***** Seçilmiş bölüm
TCMB 94 Yaşında: 3 Ekim 1931'den Bugüne Merkez Bankası
Türkiye Cumhuriyet Merkez Bankası (TCMB), farklı kurum ve kuruluşlar tarafından yürütülen para işlevlerini tek çatı altında topladıktan sonra 3 Ekim 1931'de faaliyete geçti ve bugün 94. yılını kutluyor. Kuruluş süreci, ulusal ekonomik bağımsızlığın güçlendirilmesi hedefiyle Birinci Dünya Savaşı sonrası ve Kurtuluş Savaşı'nın etkisiyle hız kazandı.
**********
» **Alıştırma yönergeleri**:
A – Merkez Bankası'nın kuruluşunu anlatan metinde "TCMB 94 Yaşında: 3" ifadesinden başlayıp "etkisiyle hız kazandı." ifadesine kadar olan kısmı, bu son ifade de dahil, olduğu gibi yazın.
B – Merkez Bankası'nın kuruluşunu anlatan metni kaldığı yerden devam ettirin.
***** Gösterilen veriler
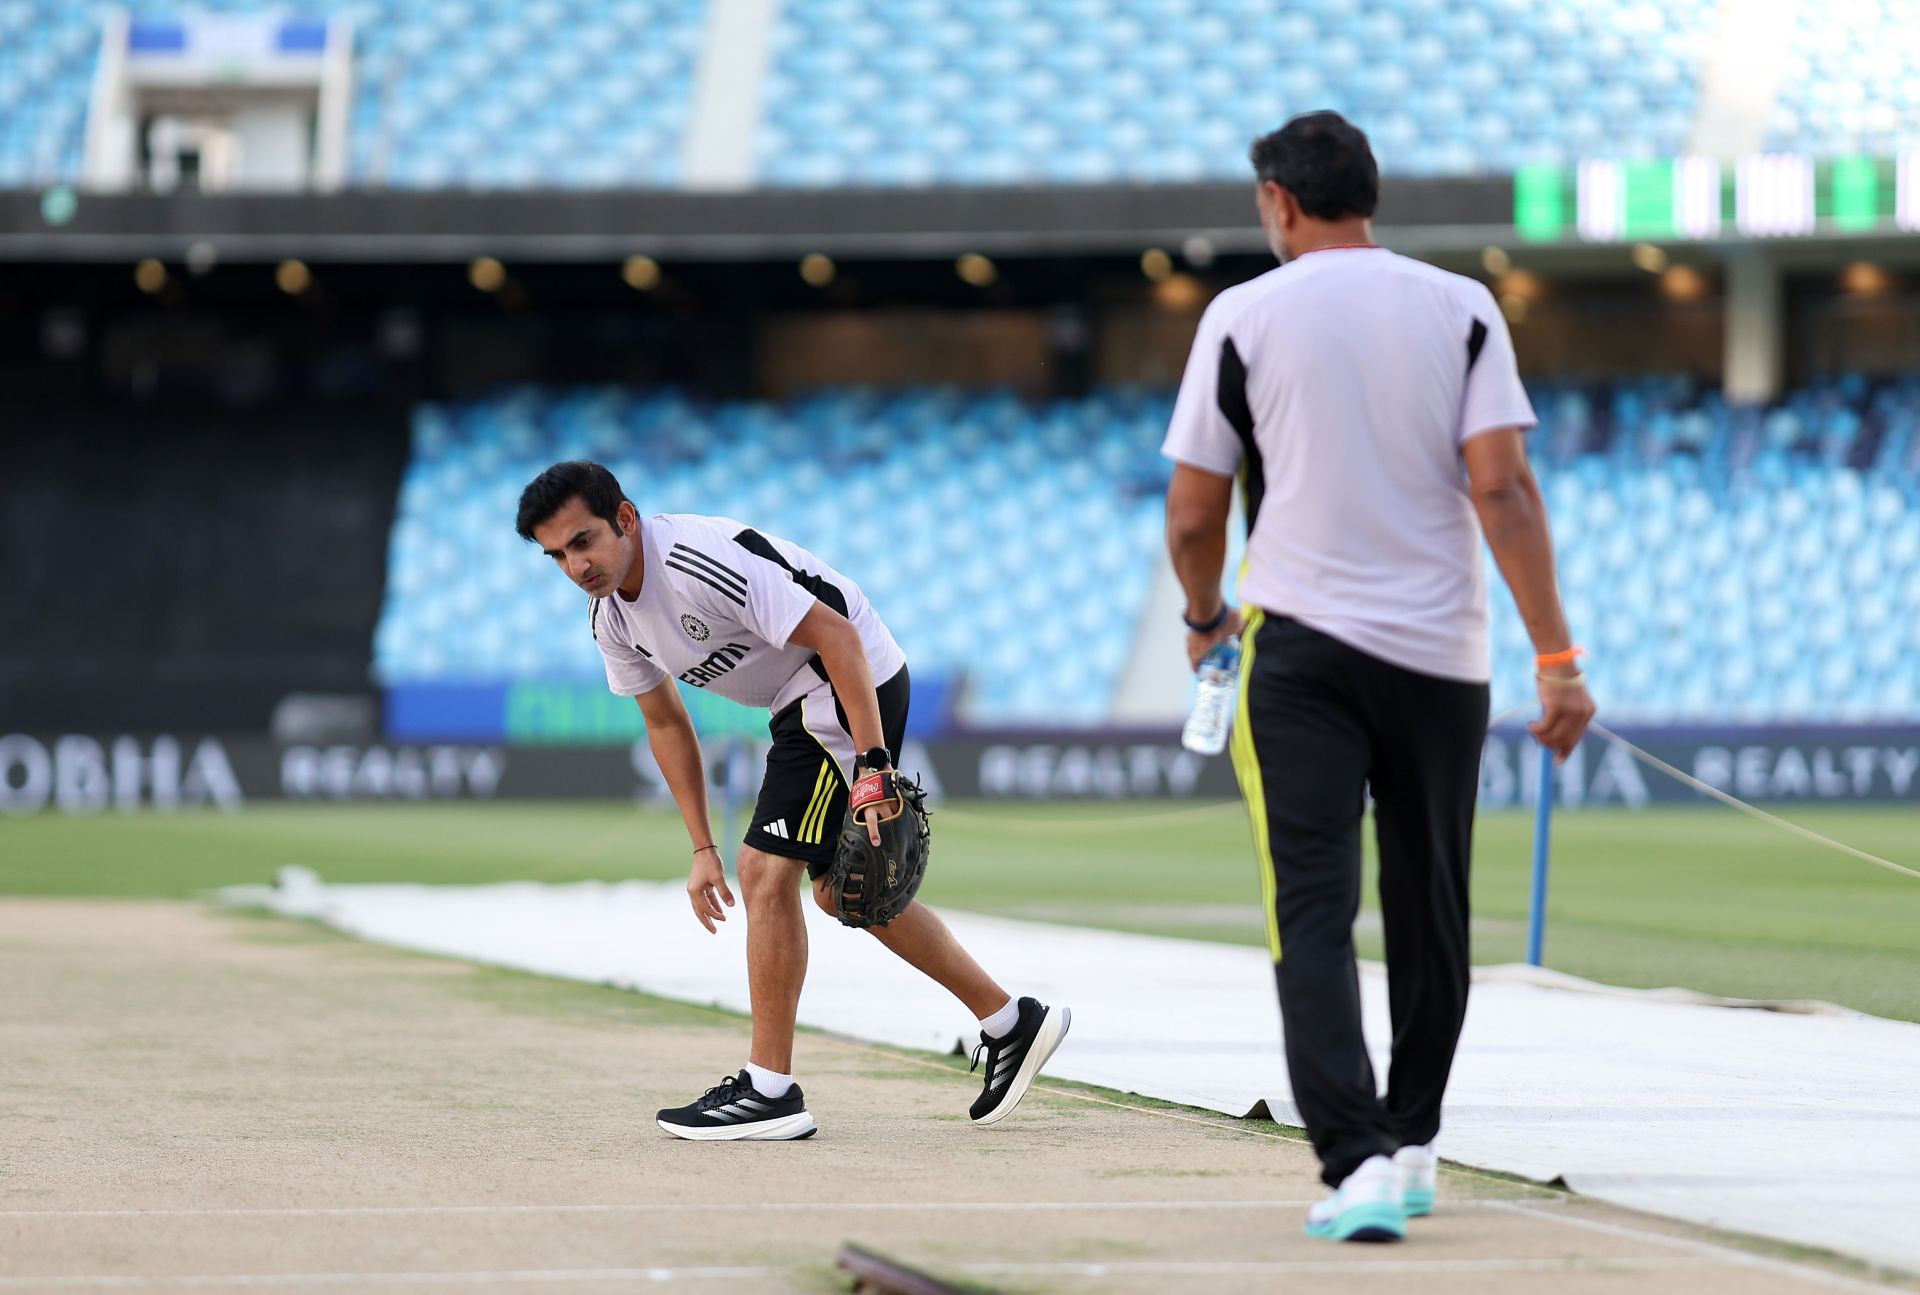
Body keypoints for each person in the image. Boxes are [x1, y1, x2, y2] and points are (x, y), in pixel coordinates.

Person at [1161, 112, 1595, 1242]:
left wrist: (1205, 617)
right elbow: (1504, 490)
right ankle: (1410, 1143)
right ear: (1372, 195)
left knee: (1310, 907)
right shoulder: (1461, 306)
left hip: (1299, 649)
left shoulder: (1242, 315)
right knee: (1430, 904)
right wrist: (1556, 656)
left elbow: (1195, 508)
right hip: (1442, 656)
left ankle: (1350, 1158)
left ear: (1278, 201)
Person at [516, 461, 1069, 1141]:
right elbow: (664, 722)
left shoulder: (691, 562)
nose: (576, 565)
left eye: (584, 540)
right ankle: (1013, 1021)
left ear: (625, 518)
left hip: (840, 673)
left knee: (763, 872)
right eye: (558, 556)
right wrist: (699, 846)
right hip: (800, 696)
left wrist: (873, 766)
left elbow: (835, 632)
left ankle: (769, 1088)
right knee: (846, 893)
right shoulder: (610, 620)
**********
» **Numaralı yanıtlar**:
A –
TCMB 94 Yaşında: 3 Ekim 1931'den Bugüne Merkez Bankası
Türkiye Cumhuriyet Merkez Bankası (TCMB), farklı kurum ve kuruluşlar tarafından yürütülen para işlevlerini tek çatı altında topladıktan sonra 3 Ekim 1931'de faaliyete geçti ve bugün 94. yılını kutluyor. Kuruluş süreci, ulusal ekonomik bağımsızlığın güçlendirilmesi hedefiyle Birinci Dünya Savaşı sonrası ve Kurtuluş Savaşı'nın etkisiyle hız kazandı.

B –
Kuruluş ve ilk adımlar
Merkez bankası fikri, ilk kez 1923 İzmir İktisat Kongresi'nde gündeme geldi. Dönemin Maliye Bakanı Abdülhalik Renda'nın 1927'de sunduğu kanun taslağı sonrasında, uluslararası uzman görüşleri alındı. 1928'de davet edilen Hollanda Merkez Bankası Başkanı Dr. Gerard Vissering tarafından hazırlanan "Türkiye'de Nakit İstikrarı ve Bir Merkezi İhraç Bankası Tesisi" raporu, hükümetten bağımsız bir merkez bankasının gerekliliğine vurgu yaptı. İtalyan uzman Kont Volpi de merkez bankası kurulmasının Türk lirası istikrarı için şart olduğunu belirtti.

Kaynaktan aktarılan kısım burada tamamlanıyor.